I'm sure that people were being shocked by static electricity and electricity in general long before Benjamin Franklin and his key. I'm just wondering what people thought it was or how they rationalized its occurrence.

Ragleur

One of mankind's earliest encounters with static electricity was with amber. I know nothing of the scientific side of things, but rubbing amber with cloth gives it a static electrical charge, causing it to attract lightweight things like hairs. The Greeks and Romans knew about this, and in fact it is the origin of the word electricity: the Latin electrum (borrowed from Greek elektron) means "amber." Source. The Ancient Persians, meanwhile, knew it as kah-ruba, which means something like "straw-snatcher." Source

Pliny the Elder talks about this effect in his Natural History (37.12):

When a vivifying heat has been imparted to it by rubbing it between the fingers, amber will attract chaff, dried leaves, and thin bark, just in the same way that the magnet attracts iron.

We now know that it's not the heat that creates the static charge, but the friction. (Someone else can explain it better, I'm no physicist!)
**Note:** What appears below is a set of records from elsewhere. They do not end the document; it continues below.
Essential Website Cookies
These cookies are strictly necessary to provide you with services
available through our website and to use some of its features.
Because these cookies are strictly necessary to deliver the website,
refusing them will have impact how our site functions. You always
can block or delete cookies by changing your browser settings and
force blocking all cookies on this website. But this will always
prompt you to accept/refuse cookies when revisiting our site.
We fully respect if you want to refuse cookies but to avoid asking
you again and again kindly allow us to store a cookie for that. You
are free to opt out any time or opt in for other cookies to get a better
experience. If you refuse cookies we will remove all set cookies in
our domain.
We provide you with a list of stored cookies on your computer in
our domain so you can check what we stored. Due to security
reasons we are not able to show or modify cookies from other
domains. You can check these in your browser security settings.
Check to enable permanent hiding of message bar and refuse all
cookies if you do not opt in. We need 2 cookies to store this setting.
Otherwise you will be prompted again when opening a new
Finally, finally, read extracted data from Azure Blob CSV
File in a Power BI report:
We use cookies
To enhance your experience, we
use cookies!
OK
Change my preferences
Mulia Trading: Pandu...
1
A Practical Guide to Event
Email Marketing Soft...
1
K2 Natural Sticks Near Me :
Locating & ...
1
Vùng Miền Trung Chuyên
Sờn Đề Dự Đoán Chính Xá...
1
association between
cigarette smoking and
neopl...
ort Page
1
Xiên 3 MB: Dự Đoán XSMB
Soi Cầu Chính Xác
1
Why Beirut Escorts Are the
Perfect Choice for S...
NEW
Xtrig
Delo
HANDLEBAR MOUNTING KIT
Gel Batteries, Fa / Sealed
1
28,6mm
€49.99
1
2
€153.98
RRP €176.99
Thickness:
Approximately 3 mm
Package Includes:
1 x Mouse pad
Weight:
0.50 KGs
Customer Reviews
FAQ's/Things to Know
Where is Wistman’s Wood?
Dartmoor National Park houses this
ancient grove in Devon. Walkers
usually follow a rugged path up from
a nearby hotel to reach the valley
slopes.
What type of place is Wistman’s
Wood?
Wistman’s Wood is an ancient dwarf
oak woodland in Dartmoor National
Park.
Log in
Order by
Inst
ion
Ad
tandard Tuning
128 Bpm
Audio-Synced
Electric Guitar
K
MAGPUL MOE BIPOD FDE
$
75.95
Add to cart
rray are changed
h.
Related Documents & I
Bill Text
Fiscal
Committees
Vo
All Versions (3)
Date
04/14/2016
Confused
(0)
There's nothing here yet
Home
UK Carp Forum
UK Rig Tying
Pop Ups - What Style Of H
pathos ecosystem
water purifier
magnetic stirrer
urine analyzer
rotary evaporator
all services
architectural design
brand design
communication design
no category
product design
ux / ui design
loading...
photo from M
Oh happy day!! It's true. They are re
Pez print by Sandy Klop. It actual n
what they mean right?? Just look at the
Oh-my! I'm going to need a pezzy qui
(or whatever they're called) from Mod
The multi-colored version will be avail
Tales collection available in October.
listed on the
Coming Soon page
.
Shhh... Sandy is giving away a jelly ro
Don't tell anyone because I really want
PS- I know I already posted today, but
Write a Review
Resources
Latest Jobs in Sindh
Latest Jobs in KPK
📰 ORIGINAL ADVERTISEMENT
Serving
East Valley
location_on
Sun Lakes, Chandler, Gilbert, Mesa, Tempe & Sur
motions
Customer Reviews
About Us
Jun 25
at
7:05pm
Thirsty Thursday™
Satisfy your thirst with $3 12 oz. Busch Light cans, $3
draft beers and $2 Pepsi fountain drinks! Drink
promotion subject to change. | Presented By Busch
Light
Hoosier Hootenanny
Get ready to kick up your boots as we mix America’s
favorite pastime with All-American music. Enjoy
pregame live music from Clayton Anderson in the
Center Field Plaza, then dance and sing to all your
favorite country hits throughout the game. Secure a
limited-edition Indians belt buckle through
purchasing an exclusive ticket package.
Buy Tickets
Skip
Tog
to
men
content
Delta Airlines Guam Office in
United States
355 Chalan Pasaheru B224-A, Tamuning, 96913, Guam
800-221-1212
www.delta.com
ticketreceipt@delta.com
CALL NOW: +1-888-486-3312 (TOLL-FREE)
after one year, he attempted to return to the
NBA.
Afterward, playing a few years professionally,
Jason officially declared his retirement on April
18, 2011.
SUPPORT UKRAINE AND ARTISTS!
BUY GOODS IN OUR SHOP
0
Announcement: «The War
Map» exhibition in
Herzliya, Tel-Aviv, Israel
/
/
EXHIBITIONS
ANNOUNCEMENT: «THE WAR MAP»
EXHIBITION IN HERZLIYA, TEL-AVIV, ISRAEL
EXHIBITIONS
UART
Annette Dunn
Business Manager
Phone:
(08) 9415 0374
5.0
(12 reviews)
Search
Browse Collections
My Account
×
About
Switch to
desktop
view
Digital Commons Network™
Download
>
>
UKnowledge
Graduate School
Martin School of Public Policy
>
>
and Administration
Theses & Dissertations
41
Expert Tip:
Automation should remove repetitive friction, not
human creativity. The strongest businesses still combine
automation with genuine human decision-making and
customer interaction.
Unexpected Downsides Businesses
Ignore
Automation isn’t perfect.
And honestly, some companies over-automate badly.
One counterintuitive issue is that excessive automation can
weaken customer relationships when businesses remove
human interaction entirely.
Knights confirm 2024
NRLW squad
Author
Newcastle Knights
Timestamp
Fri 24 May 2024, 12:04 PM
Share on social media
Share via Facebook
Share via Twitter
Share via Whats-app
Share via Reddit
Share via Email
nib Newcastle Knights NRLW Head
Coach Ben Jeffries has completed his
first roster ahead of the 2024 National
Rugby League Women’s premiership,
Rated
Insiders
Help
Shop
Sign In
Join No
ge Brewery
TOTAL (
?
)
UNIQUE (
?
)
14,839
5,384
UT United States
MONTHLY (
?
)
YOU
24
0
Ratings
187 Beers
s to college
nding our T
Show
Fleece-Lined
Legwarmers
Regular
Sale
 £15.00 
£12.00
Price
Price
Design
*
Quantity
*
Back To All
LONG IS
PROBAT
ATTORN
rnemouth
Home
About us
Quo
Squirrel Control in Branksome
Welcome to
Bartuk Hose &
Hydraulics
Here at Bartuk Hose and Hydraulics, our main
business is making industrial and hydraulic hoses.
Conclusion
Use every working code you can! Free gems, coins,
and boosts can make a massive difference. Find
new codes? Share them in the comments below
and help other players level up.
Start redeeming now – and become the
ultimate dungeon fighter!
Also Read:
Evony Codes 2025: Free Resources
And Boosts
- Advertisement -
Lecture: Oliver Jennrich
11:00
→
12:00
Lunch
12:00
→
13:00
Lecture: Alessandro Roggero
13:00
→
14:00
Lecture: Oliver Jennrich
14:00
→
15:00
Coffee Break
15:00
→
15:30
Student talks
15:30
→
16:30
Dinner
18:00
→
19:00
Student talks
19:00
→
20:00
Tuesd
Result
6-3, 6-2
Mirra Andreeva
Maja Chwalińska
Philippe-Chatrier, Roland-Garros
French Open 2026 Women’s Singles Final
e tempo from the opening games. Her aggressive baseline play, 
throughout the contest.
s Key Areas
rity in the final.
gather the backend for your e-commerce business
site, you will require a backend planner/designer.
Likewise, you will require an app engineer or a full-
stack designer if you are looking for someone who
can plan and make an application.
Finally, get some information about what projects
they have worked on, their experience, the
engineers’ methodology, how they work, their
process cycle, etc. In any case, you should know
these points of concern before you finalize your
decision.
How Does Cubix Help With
But anyway, Pliny tells a number of stories that he has heard regarding the origin of amber, all of which he dismisses immediately, favoring the (correct) theory that amber is hardened tree sap. But this story in particular is interesting:

After Phaƫthon had been struck by lightning, his sisters, they tell us, became changed into poplars, which every year shed their tears upon the banks of the Eridanus, a river known to us as the "Padus." To these tears was given the name of "electrum," from the circumstance that the Sun was usually called "elector."

Evidently, this myth was been created by the Greeks to explain the existence of amber. The facts that lightning is involved in the story and that amber has electrical properties could be connected, or the color of amber might be the connection. Who knows!

dont_get_it

A scientific point about this question is that domestic sources of static would be rarer. There were no synthetic fibres, plastics etc. and metal door handles to shock yourself on were rarer.

Therefore I would not be surprised if the phenomenon was rarely witnessed except by those playing with amber & wool having read or heard about this trick. That last point is speculative, but confirmation requires a combination of scientific and historical expertise.